I'm an on and off journalist, and a dedicated but casual writer in my own times. My writing preferences are first-person, romance, and adult literature. I suck at poetry like nobody's business though.

My interests outside of writing include the goth sub-culture, video games, industrial music and being a classic procrastinator.

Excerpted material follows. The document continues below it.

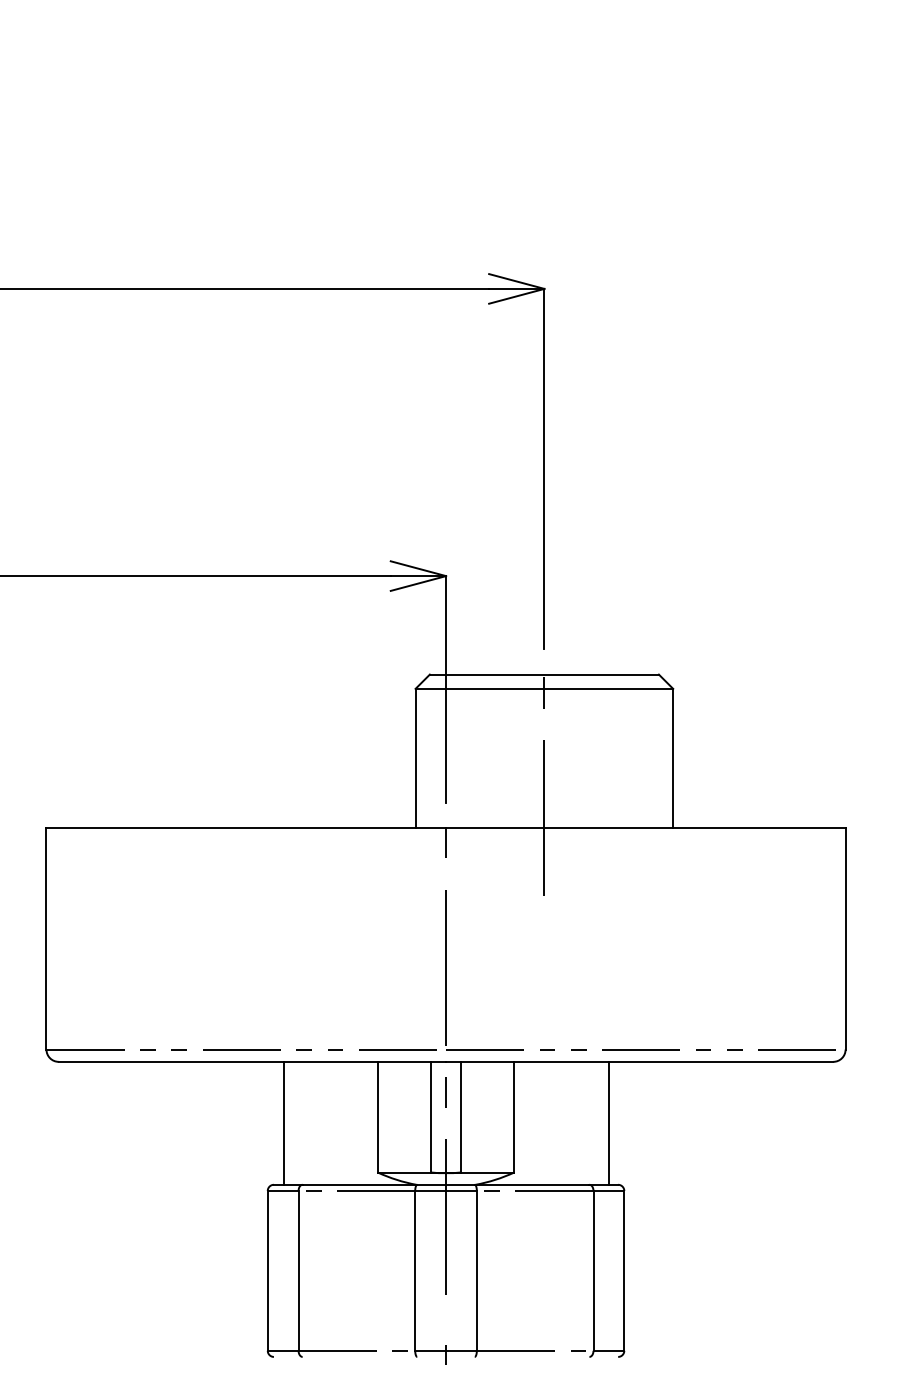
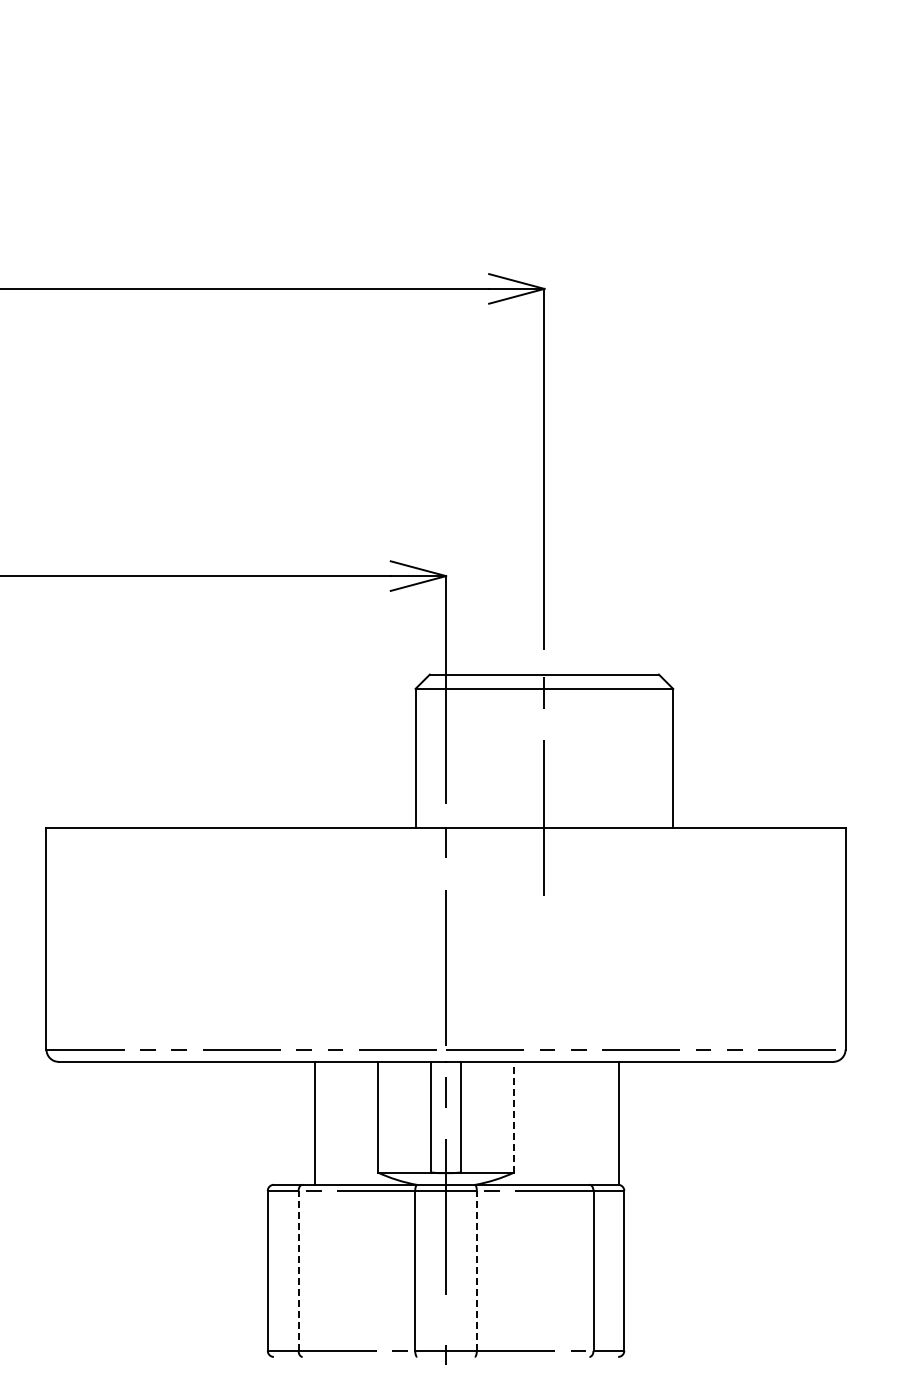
line at (514, 1116): solid -> dashed
line at (283, 1122) position: (283, 1122) -> (314, 1122)
line at (608, 1122) position: (608, 1122) -> (618, 1122)
line at (298, 1270): solid -> dashed
line at (476, 1270): solid -> dashed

I found this place while specifically searching for a writing forum, and it's clearly a healthy and active community, with a definite quirkiness amongst it's member. *laughs*

I certainly intend to become an active member in the future, so hopefully I'll see you all around the forums.

*wanders off*


----------



## Tiamat (Apr 3, 2008)

Hi there and welcome!  Hope your quirkiness is equally as definite as ours so that you fit in.  Or better yet, more so, that way I can tease you about it.    Just kidding, just kidding.  Glad to have you with us.


----------



## Foxee (Apr 3, 2008)

Sounds like you'll fit right in. Welcome!


----------



## Words of Ivory (Apr 3, 2008)

Thanks Foxee and Tiamat.

Got my first little piece up, so hopefully this will the start of a beautiful friendship with this community.


----------



## Linton Robinson (Apr 3, 2008)

> Can you hear the sirens resound from the coastland of Ireland tonight?



Not if you tie yourself to the mast and stuff everybody else's ears full of wax.


----------



## Shinn (Apr 4, 2008)

Hi there and welcome


----------



## Nickie (Apr 4, 2008)

Hello to you, and welcome to Writing Forums!


Nickie


----------



## chimchimski (Apr 4, 2008)

Hello...welcome to the forum.

Look forward to seeing you around!


----------



## TJ Cruse (Apr 4, 2008)

Welcome aboard. Funny, I grew up not far the home of Jack Daniels (Lynchburg, TN) but back in my drinking days I preferred Scotch whiskey.

Hope you enjoy the group.


----------



## Sam (Apr 4, 2008)

I guess it depends whereabouts in Ireland you are, WOI? I might be able to hear said siren. Anyway, welcome to the forum. 

Sam.


----------



## Words of Ivory (Apr 4, 2008)

Thanks everyone.



TJ Cruse said:


> Welcome aboard. Funny, I grew up not far the home of Jack Daniels (Lynchburg, TN)


*envy*



Sam Winchester said:


> I guess it depends whereabouts in Ireland you are, WOI? I might be able to hear said siren. Anyway, welcome to the forum.


I'm from Cobh, in the county of  Cork.

I'm afraid to say I've never even heard of the place you live. *laughs*


----------



## rumpole40k (Apr 5, 2008)

Hi and welcome to the forums.


----------